I think that would be great for a low light/low tech tank with the plants that you listed. A 20 long tank has less depth for the light to penetrate, so you can go with less light.


----------



## heyman (Apr 4, 2005)

well yeah tank is only 13" tall. its roughly 15 gallons. yeah i might get 38watts. any other suggestions


----------



## heyman (Apr 4, 2005)

oops it was 28 watts now it sounds to little to grow anything lol.


----------



## trenac (Jul 16, 2004)

You could still do the low light plants that you listed, providing that your talking about fluorescent lighting or power compacts (even better). Make sure that you have a plant bulb rated at between 5500k-10000k. I usually use a 6500k bulb in my tanks.


----------



## MatPat (Mar 22, 2004)

I've had a 10g up an running since February with Crypts, Anubias, Java Ferns and some Moss.
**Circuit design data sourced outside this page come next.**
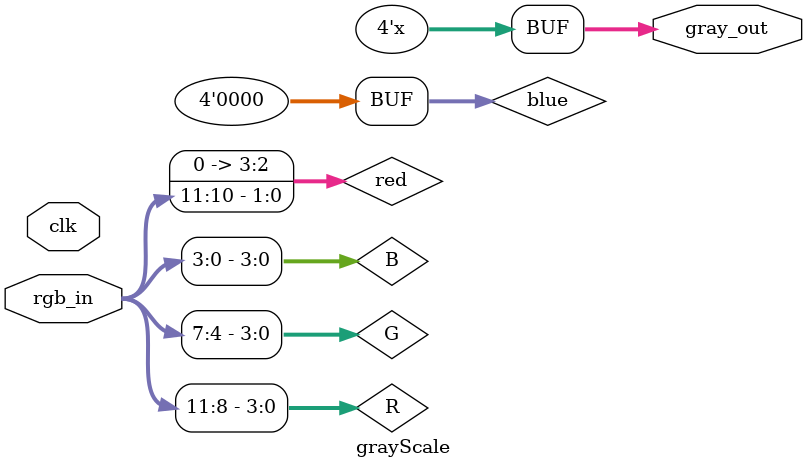
<source format=v>
module grayScale(clk, rgb_in, gray_out);

input clk;

input [11:0] rgb_in;
output reg [3:0] gray_out;

wire [3:0]  R, G, B;

assign R = rgb_in[11:8];
assign G = rgb_in[7:4];
assign B = rgb_in[3:0];


reg [3:0] blue, green, red;
//Y(addr) = ( (0.3 * R) + (0.59 * G) + (0.11 * B) ).
//.3R ~ R>> 2 (.5 R) -> Y_r = .25R 
//.59G ~ G >> 1 (.5 G) + G >> 3 (.125) G 
//.11B ~ B >> 3


always @(*) begin

	red <= R >> 2;  //.25
	green <= ((G >> 1) + (G >> 3)); //.5 + .125
	blue <=  B >> 5; // .12
	//gray_out <= (R + B + G) / 3'd3;
	gray_out <= blue + green + red;
end


endmodule



</source>
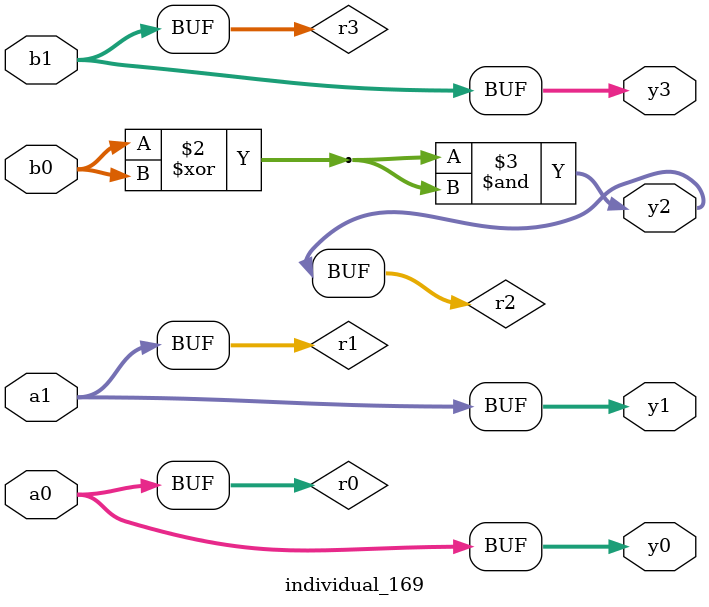
<source format=sv>
module individual_169(input logic [15:0] a1, input logic [15:0] a0, input logic [15:0] b1, input logic [15:0] b0, output logic [15:0] y3, output logic [15:0] y2, output logic [15:0] y1, output logic [15:0] y0);
logic [15:0] r0, r1, r2, r3; 
 always@(*) begin 
	 r0 = a0; r1 = a1; r2 = b0; r3 = b1; 
 	 r2  ^=  b0 ;
 	 r2  &=  r2 ;
 	 y3 = r3; y2 = r2; y1 = r1; y0 = r0; 
end
endmodule
</source>
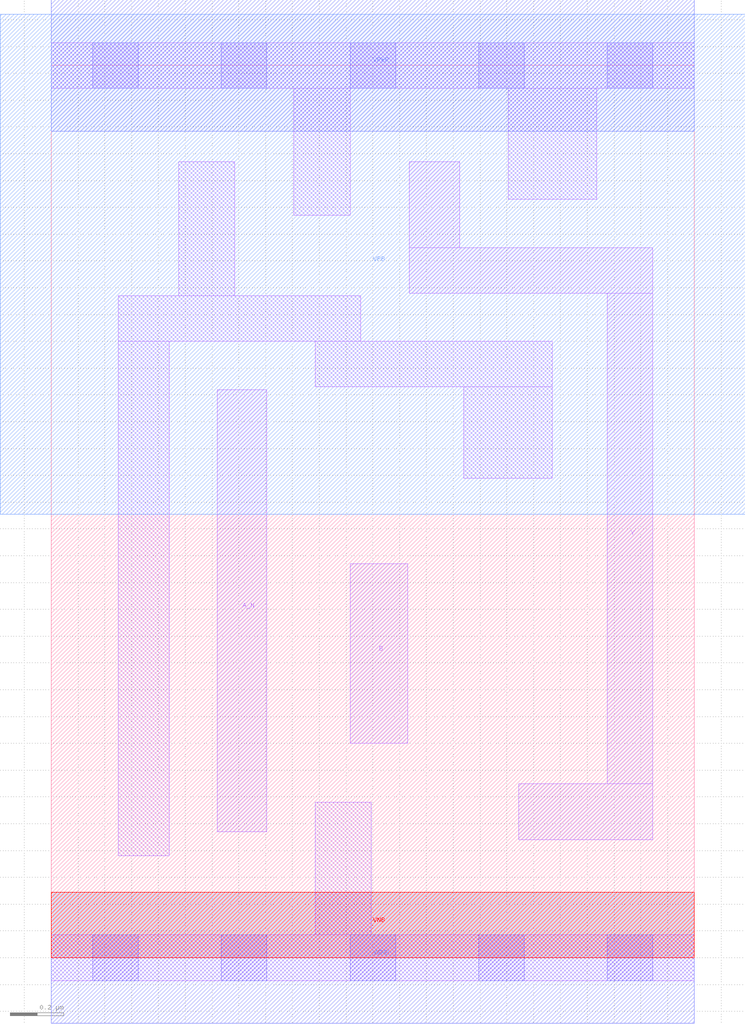
<source format=lef>
# Copyright 2020 The SkyWater PDK Authors
#
# Licensed under the Apache License, Version 2.0 (the "License");
# you may not use this file except in compliance with the License.
# You may obtain a copy of the License at
#
#     https://www.apache.org/licenses/LICENSE-2.0
#
# Unless required by applicable law or agreed to in writing, software
# distributed under the License is distributed on an "AS IS" BASIS,
# WITHOUT WARRANTIES OR CONDITIONS OF ANY KIND, either express or implied.
# See the License for the specific language governing permissions and
# limitations under the License.
#
# SPDX-License-Identifier: Apache-2.0

VERSION 5.7 ;
  NOWIREEXTENSIONATPIN ON ;
  DIVIDERCHAR "/" ;
  BUSBITCHARS "[]" ;
MACRO sky130_fd_sc_lp__nand2b_m
  CLASS CORE ;
  FOREIGN sky130_fd_sc_lp__nand2b_m ;
  ORIGIN  0.000000  0.000000 ;
  SIZE  2.400000 BY  3.330000 ;
  SYMMETRY X Y R90 ;
  SITE unit ;
  PIN A_N
    ANTENNAGATEAREA  0.126000 ;
    DIRECTION INPUT ;
    USE SIGNAL ;
    PORT
      LAYER li1 ;
        RECT 0.620000 0.470000 0.805000 2.120000 ;
    END
  END A_N
  PIN B
    ANTENNAGATEAREA  0.126000 ;
    DIRECTION INPUT ;
    USE SIGNAL ;
    PORT
      LAYER li1 ;
        RECT 1.115000 0.800000 1.330000 1.470000 ;
    END
  END B
  PIN Y
    ANTENNADIFFAREA  0.228900 ;
    DIRECTION OUTPUT ;
    USE SIGNAL ;
    PORT
      LAYER li1 ;
        RECT 1.335000 2.480000 2.245000 2.650000 ;
        RECT 1.335000 2.650000 1.525000 2.970000 ;
        RECT 1.745000 0.440000 2.245000 0.650000 ;
        RECT 2.075000 0.650000 2.245000 2.480000 ;
    END
  END Y
  PIN VGND
    DIRECTION INOUT ;
    USE GROUND ;
    PORT
      LAYER met1 ;
        RECT 0.000000 -0.245000 2.400000 0.245000 ;
    END
  END VGND
  PIN VNB
    DIRECTION INOUT ;
    USE GROUND ;
    PORT
      LAYER pwell ;
        RECT 0.000000 0.000000 2.400000 0.245000 ;
    END
  END VNB
  PIN VPB
    DIRECTION INOUT ;
    USE POWER ;
    PORT
      LAYER nwell ;
        RECT -0.190000 1.655000 2.590000 3.520000 ;
    END
  END VPB
  PIN VPWR
    DIRECTION INOUT ;
    USE POWER ;
    PORT
      LAYER met1 ;
        RECT 0.000000 3.085000 2.400000 3.575000 ;
    END
  END VPWR
  OBS
    LAYER li1 ;
      RECT 0.000000 -0.085000 2.400000 0.085000 ;
      RECT 0.000000  3.245000 2.400000 3.415000 ;
      RECT 0.250000  0.380000 0.440000 2.300000 ;
      RECT 0.250000  2.300000 1.155000 2.470000 ;
      RECT 0.475000  2.470000 0.685000 2.970000 ;
      RECT 0.905000  2.770000 1.115000 3.245000 ;
      RECT 0.985000  0.085000 1.195000 0.580000 ;
      RECT 0.985000  2.130000 1.870000 2.300000 ;
      RECT 1.540000  1.790000 1.870000 2.130000 ;
      RECT 1.705000  2.830000 2.035000 3.245000 ;
    LAYER mcon ;
      RECT 0.155000 -0.085000 0.325000 0.085000 ;
      RECT 0.155000  3.245000 0.325000 3.415000 ;
      RECT 0.635000 -0.085000 0.805000 0.085000 ;
      RECT 0.635000  3.245000 0.805000 3.415000 ;
      RECT 1.115000 -0.085000 1.285000 0.085000 ;
      RECT 1.115000  3.245000 1.285000 3.415000 ;
      RECT 1.595000 -0.085000 1.765000 0.085000 ;
      RECT 1.595000  3.245000 1.765000 3.415000 ;
      RECT 2.075000 -0.085000 2.245000 0.085000 ;
      RECT 2.075000  3.245000 2.245000 3.415000 ;
  END
END sky130_fd_sc_lp__nand2b_m
END LIBRARY

</source>
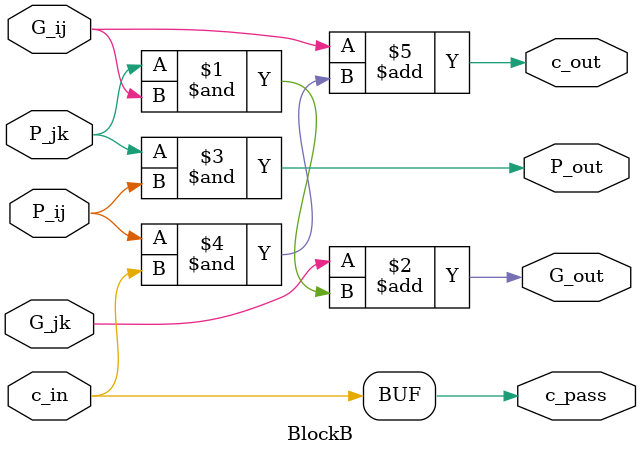
<source format=v>
`timescale 1ns / 1ps
module BlockB(
    input G_jk,
    input P_jk,
    input G_ij,
    input P_ij,
    input c_in,
    output c_pass,
    output c_out,
    output G_out,
    output P_out
    );

	assign c_pass = c_in;							//pass the carry in through untouched
	assign G_out = G_jk + (P_jk & G_ij);
	assign P_out = P_jk & P_ij;
	assign c_out = G_ij + (P_ij & c_in);

endmodule

</source>
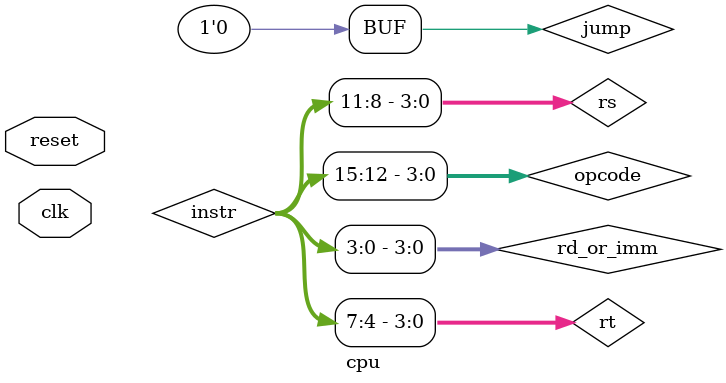
<source format=v>
module cpu(
  input clk,
  input reset);
// pc stuff
wire[15:0] pc_out;
wire [15:0] pc_next;
wire jump = 0; // jump not used rn
wire[15:0] instr;//instruction fetching
// break up instruction fields
wire[3:0] opcode =instr[15:12];
wire[3:0] rs=instr[11:8];
wire[3:0] rt=instr[7:4];
wire [3:0] rd_or_imm=instr[3:0]; //might be dest reg or imm depending on op
wire reg_we;//control wires
wire mem_rd;
wire mem_wr;
wire do_branch;
wire alu_input_sel;
wire[3:0] alu_op;
wire[15:0] reg_a, reg_b;//reg file wires
wire[15:0] write_data;
wire[15:0] imm_ext;//immediate
wire[15:0] alu_b;//alu
wire[15:0] alu_result;
//memory
wire [15:0] mem_out;
assign pc_next =pc_out +16'd2;//pc update 
program_counter pc_inst(//connecting the components
  .clk(clk),
  .reset(reset),
  .jump_to(jump),
  .cin(pc_next),
  .cout(pc_out));
InstructionMemory im(
  .address(pc_out[7:0]),
  .instruction(instr));
RegisterFile regs(
  .clk(clk),
  .wr_en(reg_we),
  .rd1_sel(rs),
  .rd2_sel(rt),
  .wr_sel(rd_or_imm),
  .wr_data(write_data),
  .rd1_data(reg_a),
  .rd2_data(reg_b));
SignExtension ext(
  .imm_in(rd_or_imm),
  .imm_out(imm_ext));
MUX alu_mux(
  .in0(reg_b),
  .in1(imm_ext),
  .sel(alu_input_sel),
  .out(alu_b));
ALU core(
  .a(reg_a),
  .b(alu_b),
  .ctrl(alu_op),
  .out(alu_result));
DataMemory mem(
  .clk(clk),
  .mem_read(mem_rd),
  .mem_write(mem_wr),
  .address(alu_result[7:0]),
  .write_data(reg_b),
  .read_data(mem_out));
MUX wb_mux(
  .in0(alu_result),
  .in1(mem_out),
  .sel(mem_rd),
  .out(write_data));
ControlUnit cu(
  .opcode(opcode),
  .reg_write(reg_we),
  .mem_read(mem_rd),
  .mem_write(mem_wr),
  .branch(do_branch),
  .alu_ctrl(alu_op),
  .alu_src(alu_input_sel));
endmodule

</source>
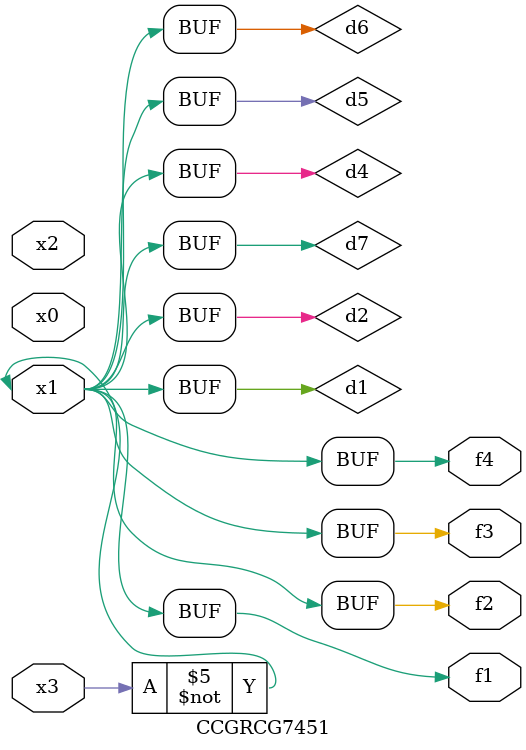
<source format=v>
module CCGRCG7451(
	input x0, x1, x2, x3,
	output f1, f2, f3, f4
);

	wire d1, d2, d3, d4, d5, d6, d7;

	not (d1, x3);
	buf (d2, x1);
	xnor (d3, d1, d2);
	nor (d4, d1);
	buf (d5, d1, d2);
	buf (d6, d4, d5);
	nand (d7, d4);
	assign f1 = d6;
	assign f2 = d7;
	assign f3 = d6;
	assign f4 = d6;
endmodule

</source>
The tank has only had 15w on it for most of that time and things have grown well, though slowly. I recently added another 15w strip to it and added some Marseila sp for a foreground and some Hedyotis sp. 'Rio' whcih both seem to be doing well. Hemianthus micranthemoides did well until I added the second light. Either not enough ferts or not enough Excel, not sure which so I removed it. 

It is definately a low light tank but a lot of plants can get by with lower light than is usually suggested. I think either the 28 or 38 w would work for your tank as long as you get good coverage from front to back.


----------